My coding experience continues to move in waves of deep frustration and childlike elation. I was able to post my reading blog post just fine last Thursday afternoon, but on Thursday night at 10:30 pm or so I posted my lab blog post the exact same way only to receive multiple e-mails from GitHub reading ‘Page Build Error’ without any explanation as to what the error was or how I could fix it. I e-mailed Scott about this and he was very understanding, and I also e-mailed GitHub directly who got back to me six hours later. At the open lab, Scott tried to fix my blog based on what GitHub’s help department had told me the error was, but GitHub was wrong so Scott emptied my blog so we could start from scratch. After he did this, my blog wouldn’t come up at all, and I was especially frustrated and disappointed that I had done my work only to not be able to post it. I felt like someone in the situation of the slacker despite not slacking off at all on the reading or writing. Scott was even ready to throw in the towel and contact GitHub himself when David miraculously saw that one line of code in my config.yml was missing my username. I hadn’t touched this since we originally set it up in class so I have no idea why my username was absent from a single line of code in the config.yml. Fortunately, once I put my username back in, my blog was up and I could post just fine. I am grateful to both Scott and David for helping me with this aggravating situation, and I hope I never experience this issue again.

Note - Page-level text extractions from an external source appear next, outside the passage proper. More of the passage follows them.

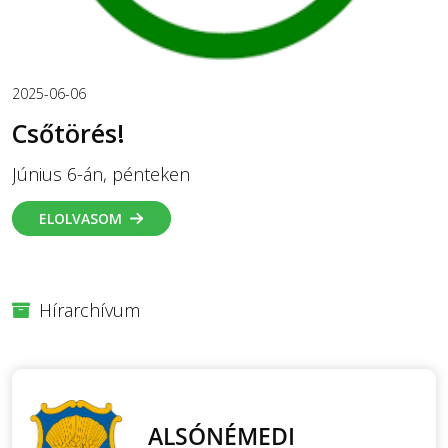
2025-06-06
Csőtörés!
Június 6-án, pénteken
ELOLVASOM
Hírarchívum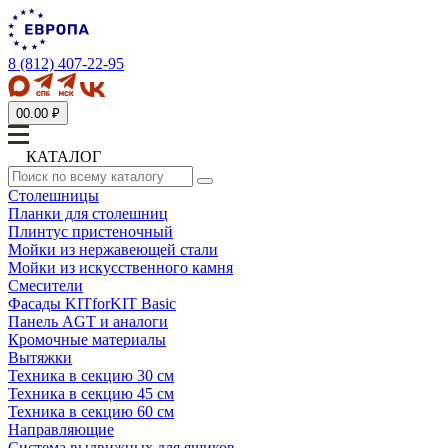
8 (812) 407-22-95
0
0.00 ₽
КАТАЛОГ
Столешницы
Планки для столешниц
Плинтус пристеночный
Мойки из нержавеющей стали
Мойки из искусственного камня
Смесители
Фасады KITforKIT Basic
Панель AGT и аналоги
Кромочные материалы
Вытяжки
Техника в секцию 30 см
Техника в секцию 45 см
Техника в секцию 60 см
Направляющие
Система выдвижных для ящиков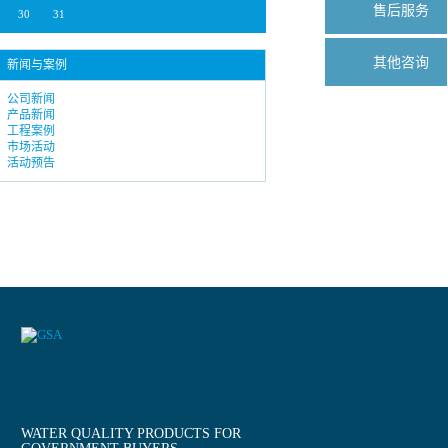
售后服务
30
31
其他咨询
新闻与案例
公司新闻
产品新闻
工程案例
市场活动
活动预告
WATER QUALITY PRODUCTS FOR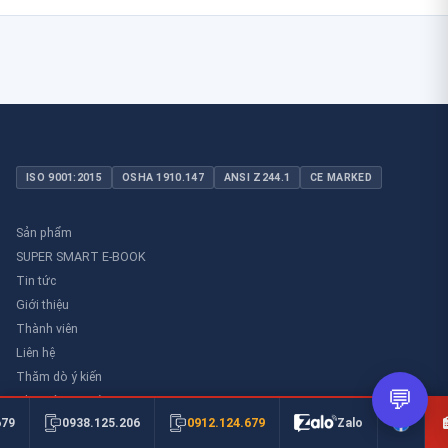
ISO 9001:2015
OSHA 1910.147
ANSI Z244.1
CE MARKED
Sản phẩm
SUPER SMART E-BOOK
Tin tức
Giới thiệu
Thành viên
Liên hệ
Thăm dò ý kiến
💬
Thư viên an toàn
0912.124.679
679
0938.125.206
Zalo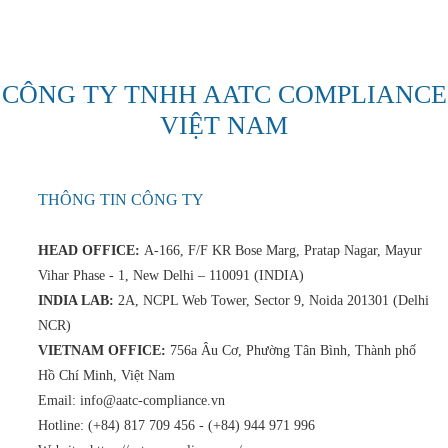
CÔNG TY TNHH AATC COMPLIANCE
VIỆT NAM
THÔNG TIN CÔNG TY
HEAD OFFICE:
A-166, F/F KR Bose Marg, Pratap Nagar, Mayur
Vihar Phase - 1, New Delhi – 110091 (INDIA)
INDIA LAB:
2A, NCPL Web Tower, Sector 9, Noida 201301 (Delhi
NCR)
VIETNAM OFFICE:
756a Âu Cơ, Phường Tân Bình, Thành phố
Hồ Chí Minh, Việt Nam
Email: info@aatc-compliance.vn
Hotline: (+84) 817 709 456 - (+84) 944 971 996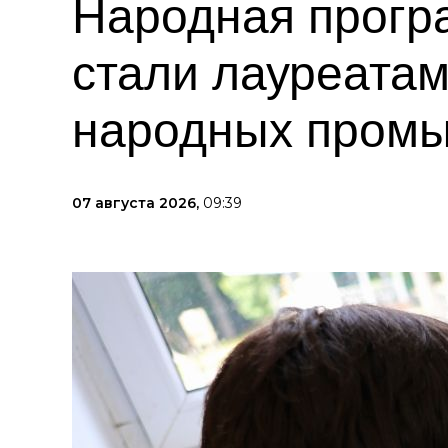
Народная прогр
стали лауреата
народных пром
07 августа 2026,
09:39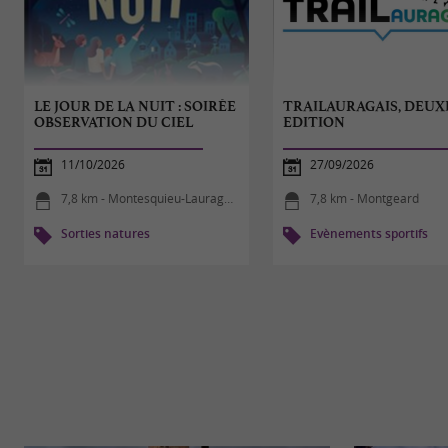
LE JOUR DE LA NUIT : SOIRÉE
TRAILAURAGAIS, DEUX
OBSERVATION DU CIEL
EDITION
11/10/2026
27/09/2026
7,8 km - Montesquieu-Lauragais
7,8 km - Montgeard
Sorties natures
Evènements sportifs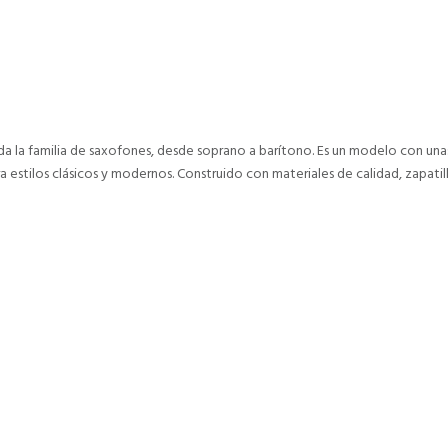
la familia de saxofones, desde soprano a barítono. Es un modelo con unas c
estilos clásicos y modernos. Construido con materiales de calidad, zapatilla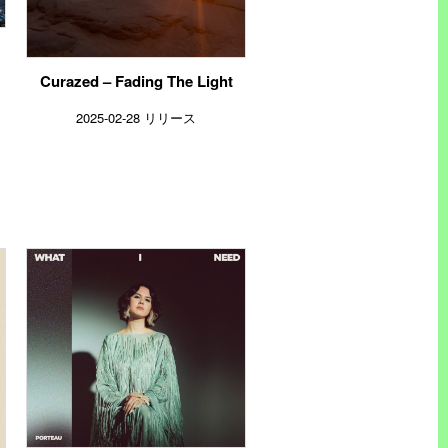
Curazed – Fading The Light
2025-02-28 リリース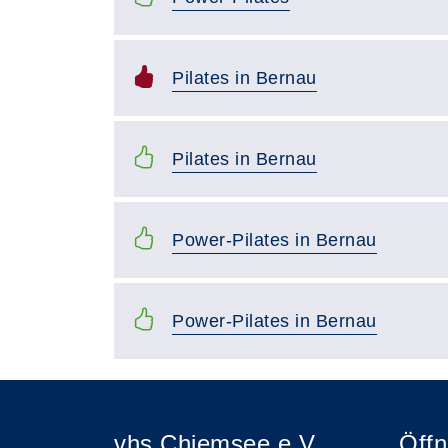
Pilates in Bernau
Pilates in Bernau
Power-Pilates in Bernau
Power-Pilates in Bernau
vhs Chiemsee e.V.
Öffn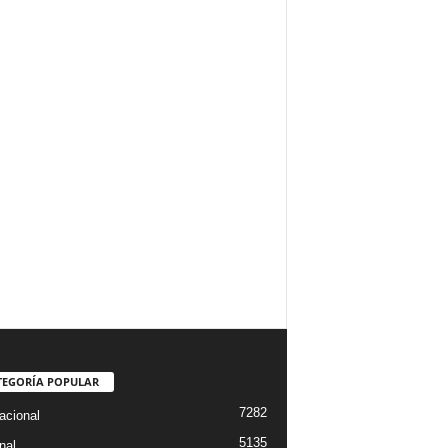
TEGORÍA POPULAR
7282
acional
5135
nal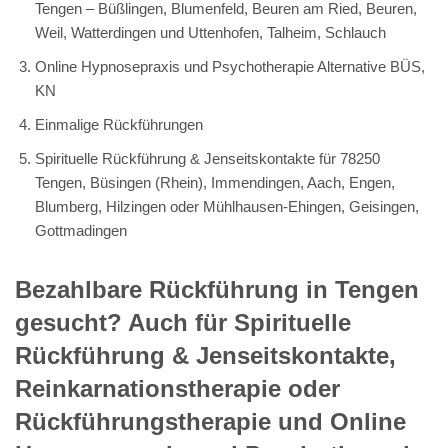
Tengen – Büßlingen, Blumenfeld, Beuren am Ried, Beuren,
Weil, Watterdingen und Uttenhofen, Talheim, Schlauch
Online Hypnosepraxis und Psychotherapie Alternative BÜS,
KN
Einmalige Rückführungen
Spirituelle Rückführung & Jenseitskontakte für 78250
Tengen, Büsingen (Rhein), Immendingen, Aach, Engen,
Blumberg, Hilzingen oder Mühlhausen-Ehingen, Geisingen,
Gottmadingen
Bezahlbare Rückführung in Tengen
gesucht? Auch für Spirituelle
Rückführung & Jenseitskontakte,
Reinkarnationstherapie oder
Rückführungstherapie und Online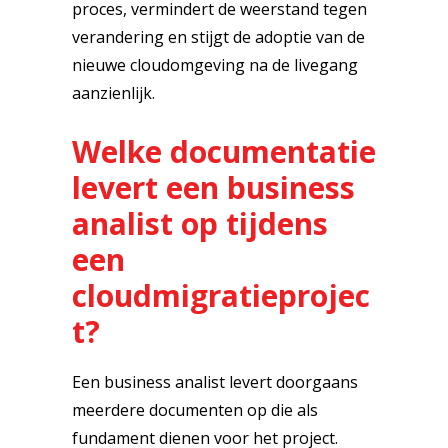
proces, vermindert de weerstand tegen
verandering en stijgt de adoptie van de
nieuwe cloudomgeving na de livegang
aanzienlijk.
Welke documentatie
levert een business
analist op tijdens
een
cloudmigratieprojec
t?
Een business analist levert doorgaans
meerdere documenten op die als
fundament dienen voor het project.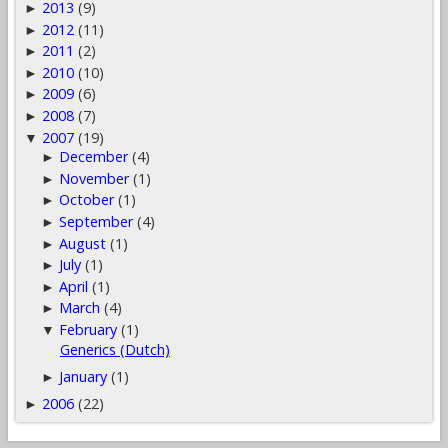
2013
(9)
►
2012
(11)
►
2011
(2)
►
2010
(10)
►
2009
(6)
►
2008
(7)
►
2007
(19)
▼
December
(4)
►
November
(1)
►
October
(1)
►
September
(4)
►
August
(1)
►
July
(1)
►
April
(1)
►
March
(4)
►
February
(1)
▼
Generics (Dutch)
January
(1)
►
2006
(22)
►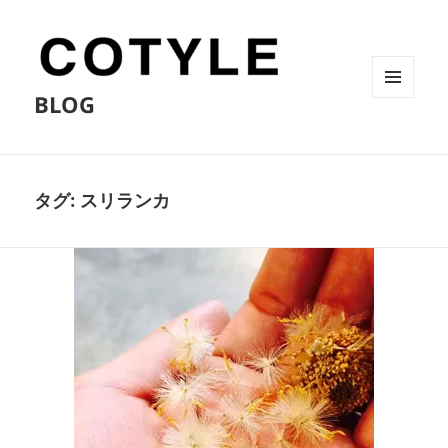
BLOG
メニュ
ーとウ
ィジェ
ット
タグ:
スリランカ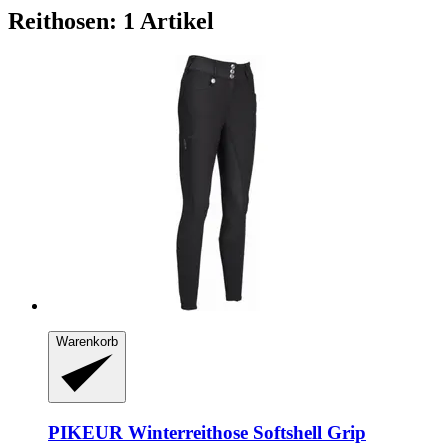
Reithosen: 1 Artikel
Warenkorb
PIKEUR
Winterreithose Softshell Grip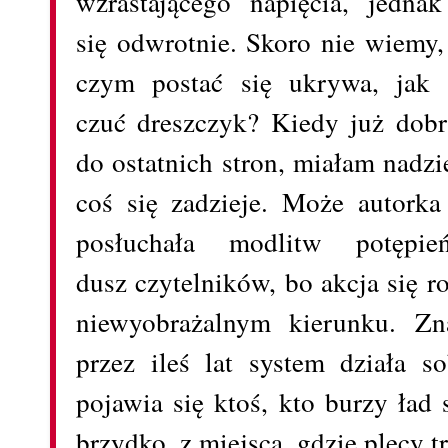
wzrastającego napięcia, jednak
się odwrotnie. Skoro nie wiemy,
czym postać się ukrywa, jak
czuć dreszczyk? Kiedy już dob
do ostatnich stron, miałam nadzie
coś się zadzieje. Może autorka
posłuchała modlitw potępień
dusz czytelników, bo akcja się r
niewyobrażalnym kierunku. Zna
przez ileś lat system działa s
pojawia się ktoś, kto burzy ład
brzydko, z miejsca, gdzie plecy t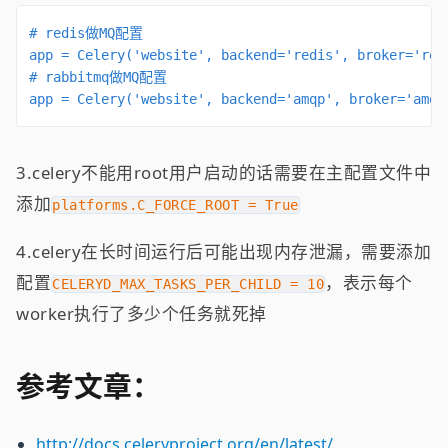
# redis做MQ配置

app = Celery('website', backend='redis', broker='redi
# rabbitmq做MQ配置

app = Celery('website', backend='amqp', broker='amqp
3.celery不能用root用户启动的话需要在主配置文件中
添加
platforms.C_FORCE_ROOT = True
4.celery在长时间运行后可能出现内存泄漏，需要添加
配置
，表示每个
CELERYD_MAX_TASKS_PER_CHILD = 10
worker执行了多少个任务就死掉
参考文章：
http://docs.celeryproject.org/en/latest/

Diana mentioned in her coding post for this week that working with other classmates on these projects is a soothing and constructive benefit in the midst of what is often a stressful and confusing activity. I know a few acquaintances who are professional engineers, and they all speak of getting tunnel vision on their projects where they get so focused on one aspect of something they are working on that they can’t see other mistakes right in front of them. Probably every person in our class experiences that when they are working on the dailies. The nice thing about working with other people on the coding assignments is that one person might think to check something that the other person or people didn’t think to do. Kelly, Diana, and I worked on our dailies today, and at several points when we were stuck and our work wouldn’t come up in Chrome I had us double check the JavaScript console and sure enough each time we had some kind of error in it. For me, being able to contribute something is a rewarding feeling, and it lets me know that I am learning even if the process feels slow and draining.